Йона вышел из домика, торопливо пересек двор (навстречу попался куратор с пылесосом), поздоровался с криминалистами, широкими шагами поднялся по лестнице главного здания. Свет уже погасили, и в помещении царил полумрак – только плиты пола поблескивали, словно кремень.
Одной девочки нет на месте, думал комиссар. Может, она убежала в суматохе, может, другие девочки пытаются помочь ей, скрывая нечто, им известное.
Обследование места преступления только началось, и спальни девочек еще не осматривали. Полицейским следовало прочесать весь Бригиттагорден, но времени не хватило – слишком много всего сразу надо было сделать.
Девочки подавлены и напуганы.
Наверняка где-то здесь остался дневник, который вела убитая девочка.
Полиции надо запросить подкрепление, еще криминалистов, еще ресурсов.
Йона дернулся при мысли о том, что отсутствующая девочка может прятаться в своей комнате.
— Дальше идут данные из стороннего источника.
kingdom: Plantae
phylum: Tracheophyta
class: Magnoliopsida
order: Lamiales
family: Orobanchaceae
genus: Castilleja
Может, она что-нибудь видела, испугалась и теперь не решается выйти.
Комиссар прошагал в коридор, куда выходили двери жилых комнат.
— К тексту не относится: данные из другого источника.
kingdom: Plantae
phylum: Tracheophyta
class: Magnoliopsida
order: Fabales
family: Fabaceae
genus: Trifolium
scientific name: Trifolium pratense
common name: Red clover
Что-то потрескивало в бревенчатых стенах и балках, но в остальном в доме стояла тишина. Дверь в нише была чуть приоткрыта. Там, за дверью, лежала, закрыв лицо руками, покойница.
Йоне вдруг вспомнились три горизонтальные полоски крови на дверном косяке. Подсохшие кровавые следы трех пальцев, однако подушечки не отпечатались. При первом осмотре Йона видел эти три полоски, но он тогда был настолько поглощен структурированием первых впечатлений, что только теперь понял: кровавые следы расположены не с той стороны. Они вели не к месту убийства, а от него. Всюду разбегались еле видные, затоптанные отпечатки сапог и босых ног, но три полоски на дверном косяке указывали путь убийцы.
Некто с окровавленной рукой намеревался заглянуть кое к кому из воспитанниц.
Больше никто не умрет, прошептал себе Йона.
Он натянул латексные перчатки и направился к последней комнате. Когда он открыл дверь, послышалось шуршание; комиссар замер, пытаясь что-нибудь рассмотреть. Звук прекратился.
Йона осторожно протянул руку в темноту, пытаясь нащупать выключатель.
Он снова уловил шорох и странное металлическое позвякивание.
– Викки?
Комиссар провел рукой по стене, нашарил выключатель и зажег свет. Желтое сияние тут же залило скудно обставленную комнату. Створка окна со стуком качнулась в сторону леса и озера. Что-то зашуршало в углу, и Йона увидел перевернутую птичью клетку. Желтый волнистый попугайчик хлопал крыльями, уцепившись за верхние прутья.
В ноздри настойчиво лез запах крови. С примесью железа и чего-то другого. Сладковато-тухлого.
Йона поставил на пол пластмассовый номерок из оборудования криминалистов и медленно вошел в комнату.
Вокруг оконных задвижек были пятна крови. Отчетливо виднелся отпечаток руки – кто-то вскарабкался на подоконник, схватился за раму и, видимо, спрыгнул на лужайку под окном.
Комиссар подошел к кровати. Когда он сдернул одеяло, по спине пополз холодок. Простыня оказалась покрыта засохшей кровью. Но тот, кто спал здесь, не был ранен.
Подсохшая кровь размазана.
На простыне спал кто-то, кто просто испачкался в крови.
Йона постоял неподвижно, пытаясь представить себе обитательницу комнаты.
Вероятно, она спала.
Комиссар решился поднять подушку, но она не поднималась. Подушка оказалась приклеенной к простыне и матрасу, и Йоне пришлось отрывать ее. Под подушкой лежал молоток, вымазанный темной кровью, с бурыми комочками и присохшими волосами. Кровь почти полностью впиталась в ткань, но вокруг головки молотка поблескивала красная лужица.